As you can see, hwdownload always use 0th hwaccel_device.
Is it working as expected?
How can I make ffmpeg stop copying the stream to the 0th device?
Change History (3)
comment:1 by , 5 years ago
Component: | ffmpeg → undetermined |
---|---|
Keywords: | nvenc added; hwdownload hwaccel_device removed |
Version: | 4.2 → unspecified |
follow-up: 3 comment:2 by , 5 years ago
hwdownload copies frames _from_ the device, and thus uses the context of the frames it gets as input. The outcoming frames are in system RAM and not tied to any device.
The second CUDA context on the default device (0) you are seeing is nvenc getting fed non-CUDA frames, which triggers it to create its own CUDA context to re-uploads the frames on.
nvenc has its own option (-gpu) controlling on which device it creates that context.
But really, why even download in the first place, just for nvenc to re-upload immediately?
comment:3 by , 5 years ago
Replying to oromit:
hwdownload copies frames _from_ the device, and thus uses the context of the frames it gets as input. The outcoming frames are in system RAM and not tied to any device.
Yes.
hwdownload -- copy from GPU memory to system memory.
hwupload -- copy from system memory to GPU memory.
Is it correct?
The second CUDA context on the default device (0) you are seeing is nvenc getting fed non-CUDA frames, which triggers it to create its own CUDA context to re-uploads the frames on.
nvenc has its own option (-gpu) controlling on which device it creates that context.
I tried to use "-gpu 2" setting, the result is the same.
But really, why even download in the first place, just for nvenc to re-upload immediately?

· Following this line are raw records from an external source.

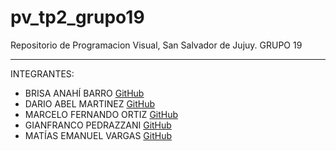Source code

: # pv_tp2_grupo19

Repositorio de Programacion Visual, San Salvador de Jujuy.
GRUPO 19

---

INTEGRANTES:

- BRISA ANAHÍ BARRO [GitHub](https://github.com/BarroBrisa)
- DARIO ABEL MARTINEZ [GitHub](https://github.com/martinezcabj12)
- MARCELO FERNANDO ORTIZ [GitHub](https://github.com/marceortiz)
- GIANFRANCO PEDRAZZANI [GitHub](https://github.com/GianPedr)
- MATÍAS EMANUEL VARGAS [GitHub](https://github.com/MatiasVargasDev)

As far as I understand my configuration on filter_complex
-filter_complex "[0:v]scale_npp=-1:-1:format=yuv420p:interp_algo=lanczos,hwdownload,format=yuv420p[v0]"
works as follows:
- Input stream "[0:v]" copying to GPU memory;
- GPU "scale_npp" input stream to "-1:-1" with "format=yuv420p:interp_algo=lanczos";
- GPU "hwdownload" with "format=yuv420p" from GPU memory to system memory with name [v0].
Is it correct?
If this is meant to be a bug report please test current FFmpeg git head and provide the simplified (!) command line together with the complete, uncut console output to make this a valid ticket.